Mediterranean Tuna Salad

  • 5 ounces olive oil packed tuna, drained
  • 1 tablespoon fresh chopped basil
  • ½ stalk celery, minced
  • 1 finely chopped onion
  • 2 tablespoons lemon juice
  • Extra virgin olive oil to taste
  • Salt and pepper to taste

Pour the tuna in a small mixing bowl. Use a fork to break the tuna chunks into very small pieces.
Add the basil, celery, scallions and lemon juice to the bowl. Use the fork to stir all the ingredients together till well mixed.
Add extra virgin olive oil to moisten the tuna to your liking. I usually use between 1 and 2 tbsp.
Season with salt and pepper to taste; sea salt and freshly ground pepper is best. Serve.
Serves 2, each serving contains; Calories 209, Fat 12g., Protein 20g., Carbohydrates 1g.,
Cholesterol 12mg., Sodium 260mg.

Chicken and Asparagus Bake

  • 2, 8 ounce boneless skinless chicken breasts
  • 12 ounces baby Yukon Gold potatoes, halved lengthwise (if you are trying to lower carbs, omit these)
  • 8 ounces carrots, sliced into 1 inch pieces
  • 3 tablespoons extra virgin olive oil, divided
  • ¾ teaspoon salt
  • ½ teaspoon black pepper
  • 2 tablespoons lemon juice
  • 2 tablespoons chopped shallots
  • 1 tablespoon whole-grain Dijon mustard
  • 2 teaspoons honey
  • 1 pound fresh asparagus, trimmed
  • 2 tablespoons fresh parsley, chopped
  • 1 tablespoon chopped fresh dill

Preheat oven to 375°F. Place chicken on a clean work surface and cover with plastic wrap.
Using a meat mallet, pound the chicken pieces to an even 1/2-inch thickness. Arrange on one half of a large rimmed baking sheet.
Arrange potatoes and carrots in a single layer on the other half of the pan.
Drizzle the chicken and vegetables with 1 tablespoon oil; sprinkle with 1 teaspoon coriander, 1/2 teaspoon salt and 1/4 teaspoon pepper. Bake for 15 minutes.

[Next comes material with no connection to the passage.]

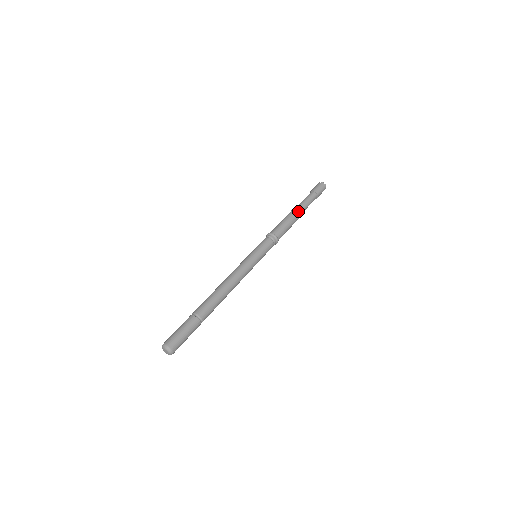
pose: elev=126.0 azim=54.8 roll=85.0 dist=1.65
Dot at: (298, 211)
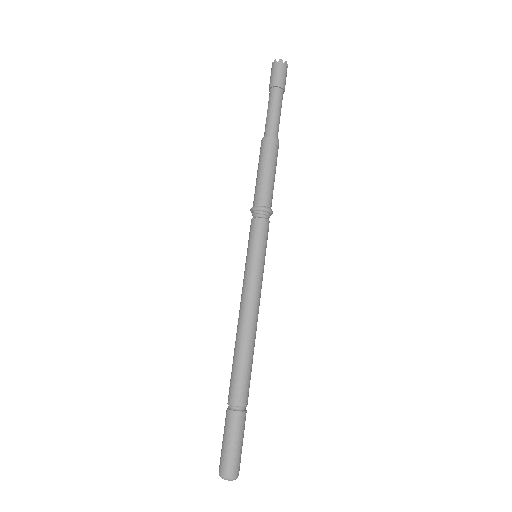
Dot at: (274, 141)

Meanwhile, whisk lemon juice, shallot, mustard, honey and the remaining 2 tablespoons oil, 1 teaspoon coriander, 1/4 teaspoon salt and 1/4 teaspoon pepper in a small bowl. Remove the pan from the oven; switch the oven to broil.
Stir the potato-carrot mixture; arrange asparagus in the center of the pan.
Spoon the lemon juice-shallot mixture evenly over the chicken and vegetables.
Broil until the chicken and vegetables are lightly browned, asparagus is tender-crisp and a thermometer inserted in the thickest portion of the chicken registers 165°F, about 10 minutes.
Remove from oven; sprinkle evenly with parsley and dill. Serve with lemon wedges.
Serves 4, each serving contains; Calories 352, Fat 14g., Protein 28g., Carbohydrates 31g.